§ Task directions
Search the material below for the word "aviation". Copy every line where it is found.

§ Source information
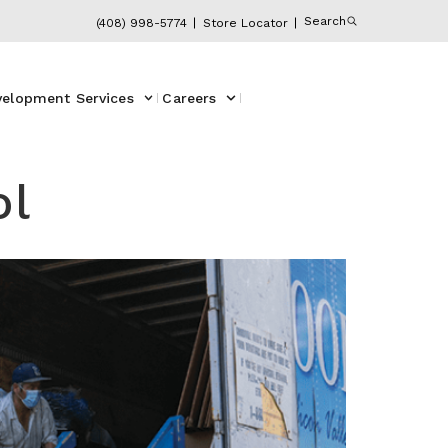
Search
(408) 998-5774
Store Locator
velopment Services
Careers
ol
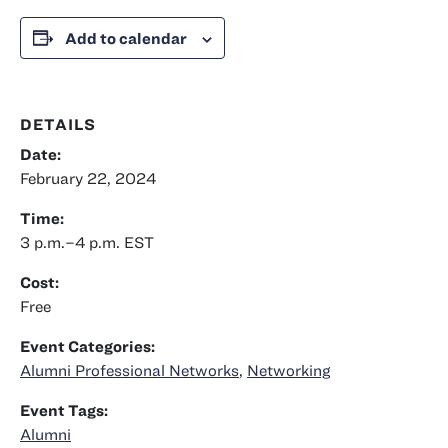
Add to calendar
DETAILS
Date:
February 22, 2024
Time:
3 p.m.–4 p.m.
EST
Cost:
Free
Event Categories:
Alumni Professional Networks
,
Networking
Event Tags:
Alumni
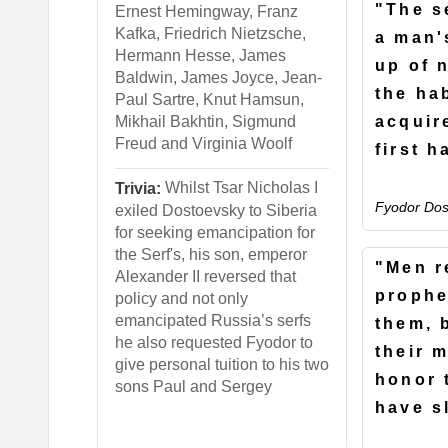
"The s
Ernest Hemingway, Franz
Kafka, Friedrich Nietzsche,
a man'
Hermann Hesse, James
up of 
Baldwin, James Joyce, Jean-
the ha
Paul Sartre, Knut Hamsun,
acquir
Mikhail Bakhtin, Sigmund
Freud and Virginia Woolf
first h
Whilst Tsar Nicholas I
Trivia:
Fyodor Dos
exiled Dostoevsky to Siberia
for seeking emancipation for
the Serf's, his son, emperor
"Men r
Alexander II reversed that
prophe
policy and not only
emancipated Russia’s serfs
them, 
he also requested Fyodor to
their 
give personal tuition to his two
honor 
sons Paul and Sergey
have s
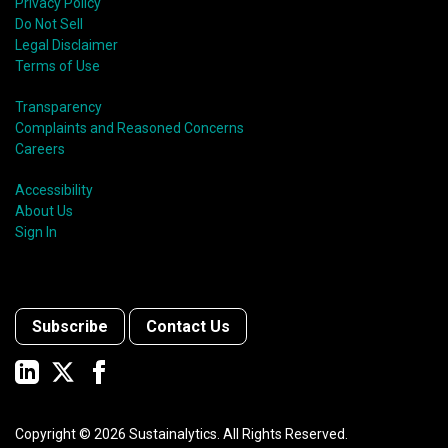
Privacy Policy
Do Not Sell
Legal Disclaimer
Terms of Use
Transparency
Complaints and Reasoned Concerns
Careers
Accessibility
About Us
Sign In
Subscribe
Contact Us
Copyright ©
2026
Sustainalytics. All Rights Reserved.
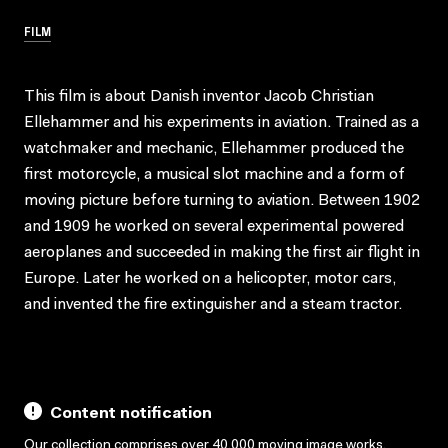
FILM
This film is about Danish inventor Jacob Christian
Ellehammer and his experiments in aviation. Trained as a
watchmaker and mechanic, Ellehammer produced the
first motorcycle, a musical slot machine and a form of
moving picture before turning to aviation. Between 1902
and 1909 he worked on several experimental powered
aeroplanes and succeeded in making the first air flight in
Europe. Later he worked on a helicopter, motor cars,
and invented the fire extinguisher and a steam tractor.
Content notification
Our collection comprises over 40,000 moving image works,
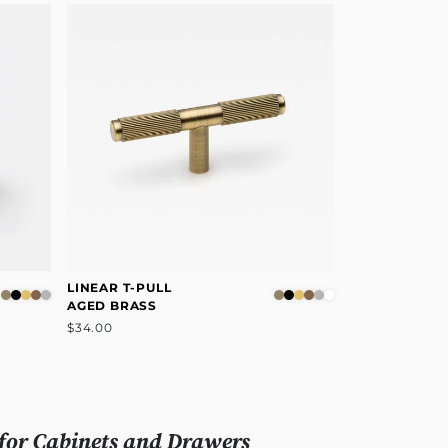
LINEAR T-PULL
AGED BRASS
$34.00
for Cabinets and Drawers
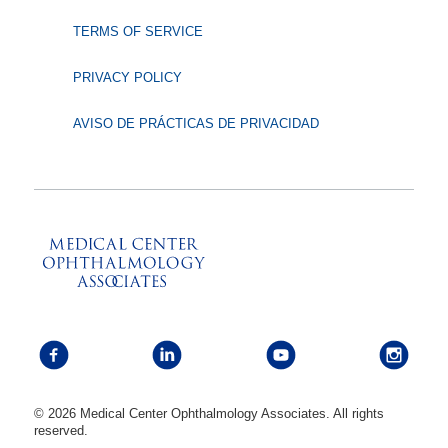
TERMS OF SERVICE
PRIVACY POLICY
AVISO DE PRÁCTICAS DE PRIVACIDAD
© 2026 Medical Center Ophthalmology Associates. All rights
reserved.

§ Result of this exercise
Ellehammer and his experiments in aviation. Trained as a
moving picture before turning to aviation. Between 1902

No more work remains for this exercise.